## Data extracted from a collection
══════

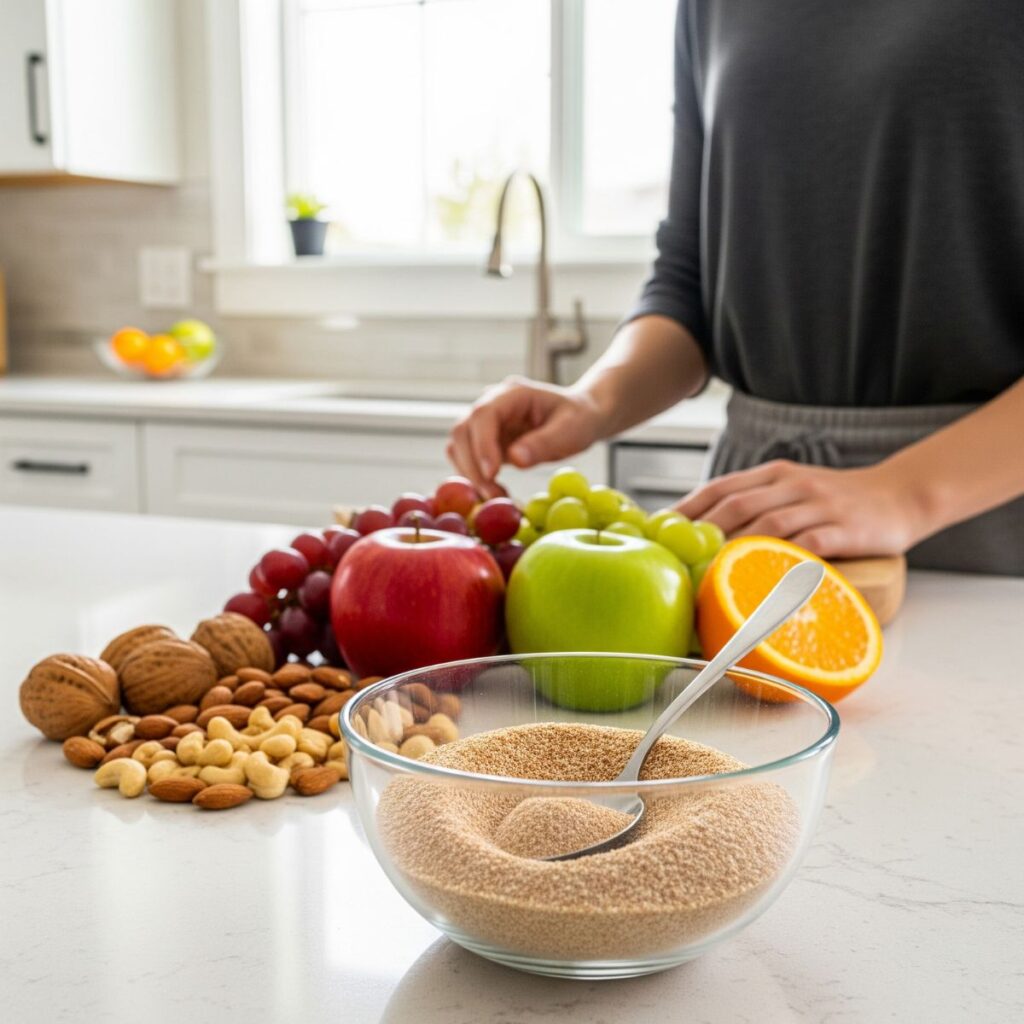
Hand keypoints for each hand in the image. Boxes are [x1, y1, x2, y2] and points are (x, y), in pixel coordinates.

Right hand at [447, 376, 605, 497]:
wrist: (580, 418)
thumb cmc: (579, 419)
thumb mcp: (571, 430)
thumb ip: (545, 443)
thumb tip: (515, 459)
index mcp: (513, 393)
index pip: (483, 414)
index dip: (482, 444)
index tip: (492, 474)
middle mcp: (492, 404)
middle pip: (463, 432)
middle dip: (473, 467)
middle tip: (493, 496)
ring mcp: (486, 423)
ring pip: (459, 447)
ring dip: (471, 475)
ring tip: (498, 497)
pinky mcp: (485, 441)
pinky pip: (468, 460)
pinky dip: (475, 478)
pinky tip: (496, 493)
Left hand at [674, 459, 927, 558]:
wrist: (901, 494)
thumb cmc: (837, 501)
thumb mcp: (794, 490)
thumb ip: (757, 504)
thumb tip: (706, 535)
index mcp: (775, 474)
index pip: (722, 486)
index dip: (689, 507)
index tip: (661, 530)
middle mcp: (793, 485)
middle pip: (738, 505)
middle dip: (703, 532)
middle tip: (678, 560)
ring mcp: (820, 506)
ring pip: (769, 525)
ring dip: (735, 550)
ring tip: (708, 575)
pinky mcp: (846, 530)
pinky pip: (810, 546)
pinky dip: (783, 562)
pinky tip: (762, 581)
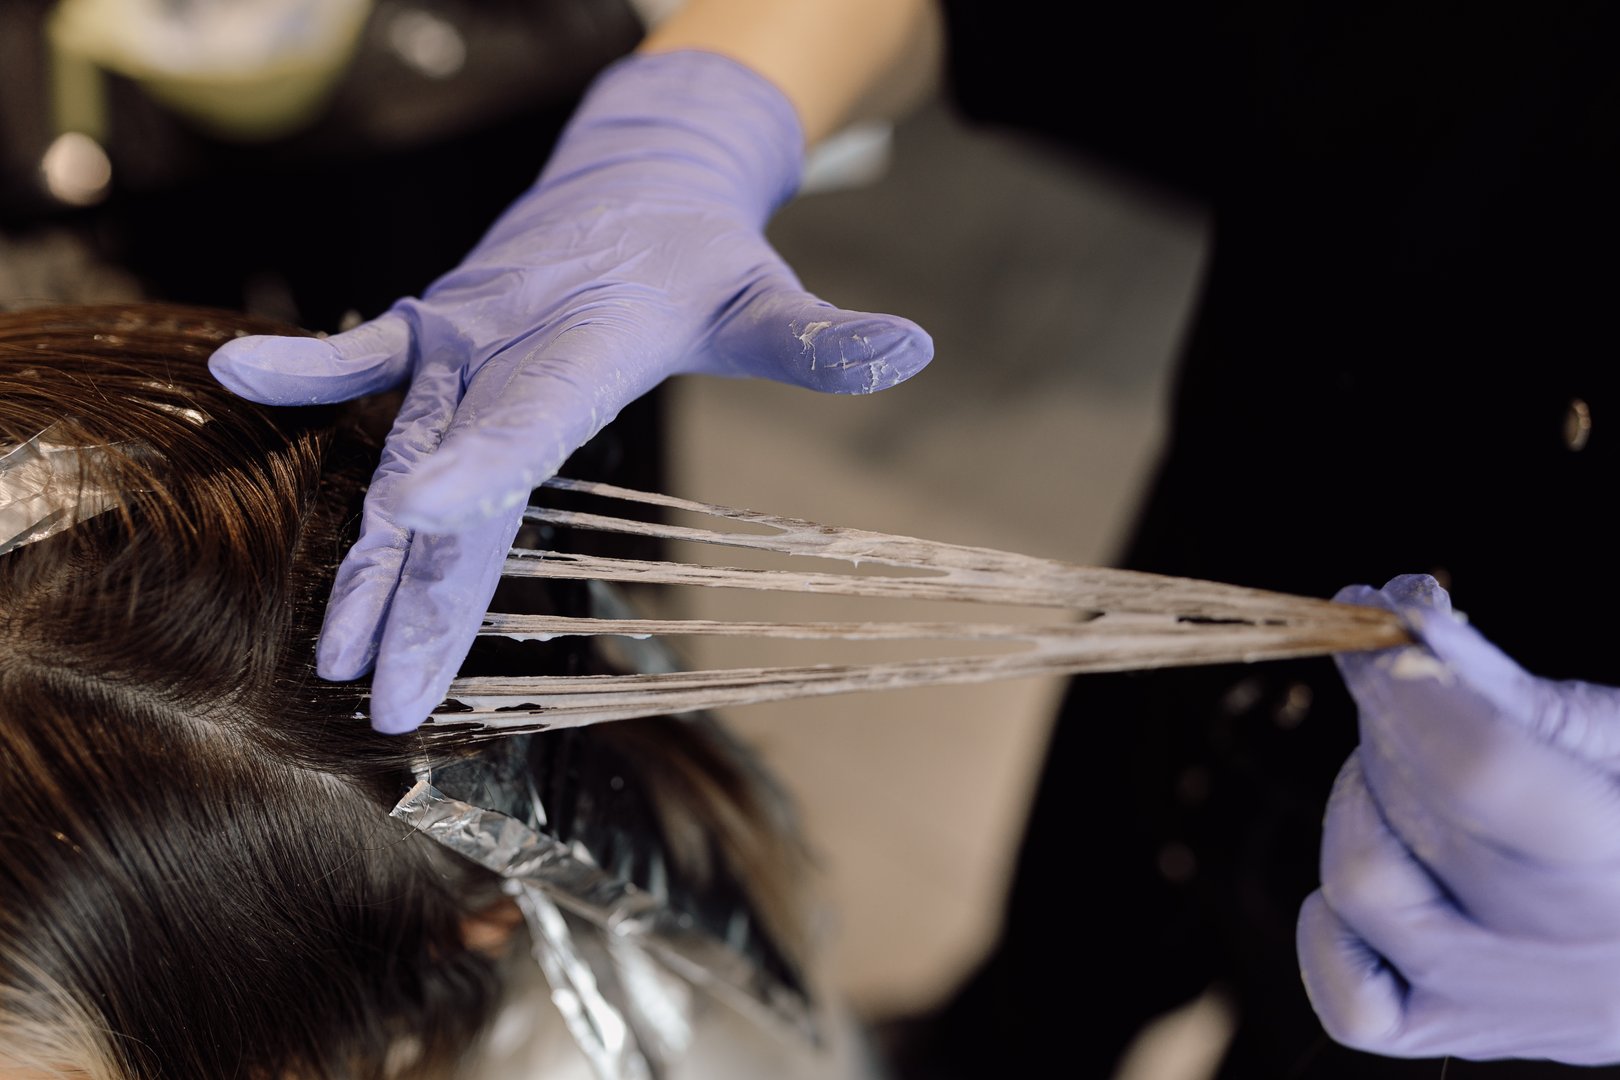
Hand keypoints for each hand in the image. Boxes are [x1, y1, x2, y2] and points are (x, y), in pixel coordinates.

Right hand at [208, 50, 931, 731]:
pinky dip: (309, 378)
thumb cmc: (700, 254)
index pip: (535, 412)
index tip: (421, 513)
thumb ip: (821, 334)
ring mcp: (460, 339)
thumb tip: (910, 347)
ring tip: (334, 649)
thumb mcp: (764, 296)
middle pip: (458, 472)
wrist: (635, 175)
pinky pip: (364, 362)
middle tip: (386, 685)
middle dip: (417, 582)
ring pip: (399, 455)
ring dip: (366, 554)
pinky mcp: (433, 336)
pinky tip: (242, 378)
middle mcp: (508, 338)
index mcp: (589, 336)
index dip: (481, 464)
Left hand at [1298, 574, 1619, 1063]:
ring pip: (1359, 884)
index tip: (1375, 615)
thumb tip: (1401, 615)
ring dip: (1363, 802)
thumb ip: (1510, 688)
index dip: (1408, 680)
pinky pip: (1344, 991)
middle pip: (1413, 809)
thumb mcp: (1619, 735)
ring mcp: (1500, 1004)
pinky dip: (1332, 921)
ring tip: (1416, 779)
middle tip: (1410, 683)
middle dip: (1390, 716)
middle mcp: (1564, 951)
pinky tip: (1384, 866)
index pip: (1479, 768)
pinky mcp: (1447, 1032)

══════

## WHAT THE TASK ASKS
Say again, word for word, the lines beginning at the top of the data and ending with the line that has "index dip: (689, 507)". Skip the pictures.

## OUTPUT
Hand keypoints for each hand in the image. Boxes are [x1, y1, x2, y2] and points are (x, y), in pixel coordinates.

Right hand at [447, 376, 605, 497]:
wrist: (580, 418)
thumb cmc: (579, 419)
thumb mcp: (571, 430)
thumb ip: (545, 443)
thumb tip: (515, 459)
index mcp: (513, 393)
index pip: (483, 414)
index dip: (482, 444)
index tip: (492, 474)
middle mcp: (492, 404)
middle pip: (463, 432)
middle dip: (473, 467)
middle tip: (493, 496)
ring mcp: (486, 423)
ring pip: (459, 447)
ring dip: (471, 475)
ring tip: (498, 497)
pinky mcp: (485, 441)
pinky pip: (468, 460)
pinky dip: (475, 478)
pinky tip: (496, 493)
Left hand at [674, 459, 927, 558]:
wrist: (901, 494)
thumb cmc: (837, 501)
thumb mcp: (794, 490)
thumb ip: (757, 504)
thumb tip: (706, 535)
index mcp: (775, 474)
index pip: (722, 486)
index dip: (689, 507)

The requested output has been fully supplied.